» WHAT YOU WILL DO
A. According to the passage on Advanced Gravis, which company acquired Advanced Gravis, and when?
B. Extend the passage on Advanced Gravis with a few more sentences, picking up right after its final line about the Phoenix, Firebird, and Blackhawk models.

Advanced Gravis Computer Technology, Ltd. was a manufacturer of computer peripherals and hardware. The company was founded in 1982 in British Columbia, Canada.

Their most famous products were the Gravis PC GamePad, at one time one of the most popular gaming controllers for the PC, the once-ubiquitous Gravis Joystick (black with red buttons), and the Gravis UltraSound add-on card, competitor to the Sound Blaster. At its peak, the company had almost 300 employees with a European office in The Netherlands, and was at the time the world's largest manufacturer of computer joysticks and gamepads.

The company was acquired by Kensington Computer Products Group towards the end of 1997. Although the brand remained in use for some time after this, with the website still active until the mid-2000s it has since essentially disappeared.

==Product Development and Technological Innovations==
During the late 1980s and early 1990s, Advanced Gravis expanded its portfolio to include gamepads compatible with home consoles like the NES and PC platforms. Their four-button Gravis GamePad launched in 1991 was considered an essential controller for PC gamers. The product lineup evolved over time, including models such as the Phoenix (1994), Firebird (1996), and Blackhawk (1997).

» INFORMATION SHOWN
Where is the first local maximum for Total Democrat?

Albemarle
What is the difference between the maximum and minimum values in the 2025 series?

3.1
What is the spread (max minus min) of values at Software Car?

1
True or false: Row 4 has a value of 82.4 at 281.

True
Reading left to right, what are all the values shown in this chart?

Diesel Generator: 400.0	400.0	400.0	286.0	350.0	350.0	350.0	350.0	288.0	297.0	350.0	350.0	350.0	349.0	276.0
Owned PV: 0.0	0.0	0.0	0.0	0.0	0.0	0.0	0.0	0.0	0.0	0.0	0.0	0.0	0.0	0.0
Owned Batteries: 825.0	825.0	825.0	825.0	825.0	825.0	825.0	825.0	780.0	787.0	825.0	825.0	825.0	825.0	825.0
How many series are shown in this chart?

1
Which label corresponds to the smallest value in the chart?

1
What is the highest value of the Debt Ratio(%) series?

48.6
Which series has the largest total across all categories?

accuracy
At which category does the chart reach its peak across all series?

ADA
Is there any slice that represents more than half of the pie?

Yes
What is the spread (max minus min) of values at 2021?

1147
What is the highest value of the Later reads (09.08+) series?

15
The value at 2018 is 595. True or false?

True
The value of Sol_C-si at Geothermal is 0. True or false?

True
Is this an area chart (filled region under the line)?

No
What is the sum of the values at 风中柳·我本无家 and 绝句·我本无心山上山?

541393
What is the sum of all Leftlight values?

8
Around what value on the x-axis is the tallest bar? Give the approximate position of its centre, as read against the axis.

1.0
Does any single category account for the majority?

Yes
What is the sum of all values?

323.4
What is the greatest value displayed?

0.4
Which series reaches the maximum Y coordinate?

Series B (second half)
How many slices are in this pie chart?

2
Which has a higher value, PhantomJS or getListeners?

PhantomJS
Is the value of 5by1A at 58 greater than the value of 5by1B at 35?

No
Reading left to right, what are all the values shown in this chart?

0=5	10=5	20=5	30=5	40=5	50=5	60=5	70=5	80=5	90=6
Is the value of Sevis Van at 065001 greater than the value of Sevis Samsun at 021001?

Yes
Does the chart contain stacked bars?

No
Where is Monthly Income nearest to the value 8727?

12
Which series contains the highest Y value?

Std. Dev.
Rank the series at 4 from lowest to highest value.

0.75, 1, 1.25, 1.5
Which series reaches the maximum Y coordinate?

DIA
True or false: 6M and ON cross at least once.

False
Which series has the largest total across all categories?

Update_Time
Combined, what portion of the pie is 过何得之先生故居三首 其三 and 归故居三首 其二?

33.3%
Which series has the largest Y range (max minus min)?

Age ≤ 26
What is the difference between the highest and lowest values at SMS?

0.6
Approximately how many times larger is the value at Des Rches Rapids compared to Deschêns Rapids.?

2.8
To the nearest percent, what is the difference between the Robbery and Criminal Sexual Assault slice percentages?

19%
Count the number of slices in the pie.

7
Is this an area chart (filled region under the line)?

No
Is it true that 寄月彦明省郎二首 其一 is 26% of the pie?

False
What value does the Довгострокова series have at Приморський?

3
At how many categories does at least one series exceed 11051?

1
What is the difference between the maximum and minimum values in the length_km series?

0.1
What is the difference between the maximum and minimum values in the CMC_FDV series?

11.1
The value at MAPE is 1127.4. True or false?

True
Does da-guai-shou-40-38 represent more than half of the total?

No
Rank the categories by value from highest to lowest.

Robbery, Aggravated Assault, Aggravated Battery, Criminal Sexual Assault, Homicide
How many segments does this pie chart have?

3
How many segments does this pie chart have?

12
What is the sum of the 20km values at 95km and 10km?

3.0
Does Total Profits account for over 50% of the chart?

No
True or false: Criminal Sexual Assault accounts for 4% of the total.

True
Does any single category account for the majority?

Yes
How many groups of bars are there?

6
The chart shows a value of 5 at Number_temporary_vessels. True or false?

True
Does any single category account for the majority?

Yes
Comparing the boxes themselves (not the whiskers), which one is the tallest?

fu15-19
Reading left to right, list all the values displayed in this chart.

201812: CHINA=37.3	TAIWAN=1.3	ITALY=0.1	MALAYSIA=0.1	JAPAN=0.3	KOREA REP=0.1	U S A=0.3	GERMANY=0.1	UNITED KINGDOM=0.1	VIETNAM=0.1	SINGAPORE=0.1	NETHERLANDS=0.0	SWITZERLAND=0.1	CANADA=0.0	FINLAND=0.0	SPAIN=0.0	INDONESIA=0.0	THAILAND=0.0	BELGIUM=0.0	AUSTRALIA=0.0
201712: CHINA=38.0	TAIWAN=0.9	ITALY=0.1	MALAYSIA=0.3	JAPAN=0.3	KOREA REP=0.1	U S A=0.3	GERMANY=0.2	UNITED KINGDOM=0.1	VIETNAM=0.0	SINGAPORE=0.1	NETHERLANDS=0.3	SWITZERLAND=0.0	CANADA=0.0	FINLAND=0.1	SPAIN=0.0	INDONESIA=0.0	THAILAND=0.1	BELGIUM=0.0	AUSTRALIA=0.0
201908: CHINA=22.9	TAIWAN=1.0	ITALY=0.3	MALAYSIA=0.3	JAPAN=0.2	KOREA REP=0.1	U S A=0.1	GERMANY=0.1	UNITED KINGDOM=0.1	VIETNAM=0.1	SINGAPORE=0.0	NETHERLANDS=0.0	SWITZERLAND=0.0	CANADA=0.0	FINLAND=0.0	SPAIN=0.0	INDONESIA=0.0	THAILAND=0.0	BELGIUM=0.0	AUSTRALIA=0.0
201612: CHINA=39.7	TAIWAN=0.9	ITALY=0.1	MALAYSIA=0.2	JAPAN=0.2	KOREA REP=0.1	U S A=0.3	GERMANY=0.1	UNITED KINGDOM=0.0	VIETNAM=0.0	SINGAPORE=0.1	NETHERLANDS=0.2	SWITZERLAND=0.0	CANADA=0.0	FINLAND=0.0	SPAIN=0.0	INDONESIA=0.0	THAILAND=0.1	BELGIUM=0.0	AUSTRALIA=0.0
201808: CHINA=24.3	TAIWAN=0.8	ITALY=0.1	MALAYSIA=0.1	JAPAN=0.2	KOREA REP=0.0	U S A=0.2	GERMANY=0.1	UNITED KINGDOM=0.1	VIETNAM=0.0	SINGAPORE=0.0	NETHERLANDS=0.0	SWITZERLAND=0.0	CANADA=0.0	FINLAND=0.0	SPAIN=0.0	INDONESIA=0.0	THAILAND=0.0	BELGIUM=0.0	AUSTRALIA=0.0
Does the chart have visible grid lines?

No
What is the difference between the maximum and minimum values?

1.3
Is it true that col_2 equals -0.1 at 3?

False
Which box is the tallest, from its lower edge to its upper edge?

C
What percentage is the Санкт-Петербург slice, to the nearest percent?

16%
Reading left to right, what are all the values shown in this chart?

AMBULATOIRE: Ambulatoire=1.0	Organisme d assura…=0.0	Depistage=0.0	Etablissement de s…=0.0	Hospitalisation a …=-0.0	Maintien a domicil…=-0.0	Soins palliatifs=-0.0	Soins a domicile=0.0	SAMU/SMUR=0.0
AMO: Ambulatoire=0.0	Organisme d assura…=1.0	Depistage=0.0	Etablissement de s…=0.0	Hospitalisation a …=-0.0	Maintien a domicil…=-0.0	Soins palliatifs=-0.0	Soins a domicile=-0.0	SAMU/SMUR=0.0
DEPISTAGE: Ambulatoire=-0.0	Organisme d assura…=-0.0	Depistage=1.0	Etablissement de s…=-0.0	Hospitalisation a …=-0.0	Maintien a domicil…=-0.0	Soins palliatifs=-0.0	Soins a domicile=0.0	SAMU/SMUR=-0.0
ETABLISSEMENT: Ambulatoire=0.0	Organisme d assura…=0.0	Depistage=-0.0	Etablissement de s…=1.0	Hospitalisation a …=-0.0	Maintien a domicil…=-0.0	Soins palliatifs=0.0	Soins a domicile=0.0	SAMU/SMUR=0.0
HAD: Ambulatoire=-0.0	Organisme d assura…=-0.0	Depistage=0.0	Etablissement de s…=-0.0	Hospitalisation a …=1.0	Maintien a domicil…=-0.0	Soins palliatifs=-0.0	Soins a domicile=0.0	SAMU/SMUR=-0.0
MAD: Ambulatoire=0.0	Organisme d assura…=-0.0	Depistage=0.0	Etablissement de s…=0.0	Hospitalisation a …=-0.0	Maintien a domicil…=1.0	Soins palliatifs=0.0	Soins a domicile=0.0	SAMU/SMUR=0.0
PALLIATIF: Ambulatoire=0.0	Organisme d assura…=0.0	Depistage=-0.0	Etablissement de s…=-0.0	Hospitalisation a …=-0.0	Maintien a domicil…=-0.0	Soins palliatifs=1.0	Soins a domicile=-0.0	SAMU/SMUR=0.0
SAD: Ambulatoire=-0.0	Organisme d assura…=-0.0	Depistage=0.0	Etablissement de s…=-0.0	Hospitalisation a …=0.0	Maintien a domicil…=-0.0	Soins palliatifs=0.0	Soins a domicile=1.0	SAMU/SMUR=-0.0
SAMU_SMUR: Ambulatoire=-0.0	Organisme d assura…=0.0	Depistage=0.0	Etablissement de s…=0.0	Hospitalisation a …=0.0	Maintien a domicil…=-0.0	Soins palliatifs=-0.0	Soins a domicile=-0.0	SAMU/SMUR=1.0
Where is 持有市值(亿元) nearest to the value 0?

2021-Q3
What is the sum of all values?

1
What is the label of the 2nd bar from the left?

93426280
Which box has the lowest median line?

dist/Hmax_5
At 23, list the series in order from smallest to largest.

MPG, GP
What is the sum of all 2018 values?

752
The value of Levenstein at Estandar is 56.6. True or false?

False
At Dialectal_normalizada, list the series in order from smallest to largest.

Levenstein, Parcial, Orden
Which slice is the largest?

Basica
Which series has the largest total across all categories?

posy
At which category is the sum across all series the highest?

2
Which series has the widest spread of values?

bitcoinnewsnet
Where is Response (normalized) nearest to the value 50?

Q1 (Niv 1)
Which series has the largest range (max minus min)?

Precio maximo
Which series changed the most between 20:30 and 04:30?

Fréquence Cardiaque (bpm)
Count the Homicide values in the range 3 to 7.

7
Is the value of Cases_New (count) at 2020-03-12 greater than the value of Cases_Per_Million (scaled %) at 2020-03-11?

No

» ANSWERS TO THIS EXERCISE
A. Kensington Computer Products Group acquired it toward the end of 1997.

B.
Gravis also experimented with advanced input protocols. In 2000, the company partnered with Immersion Corp. to integrate ARC motor feedback into peripherals. This innovation used digital signals over traditional 15-pin analogue ports, enhancing button capacity and axis precision.

One of their early joystick models, the MK VI, released in 1986, featured a pistol-grip design, tension control, and three independent fire buttons, demonstrating Gravis's commitment to ergonomic and customizable input. Later USB-compatible products like the GamePad Pro USB (2001) and Eliminator series extended Gravis's relevance well into the 2000s before the brand eventually phased out.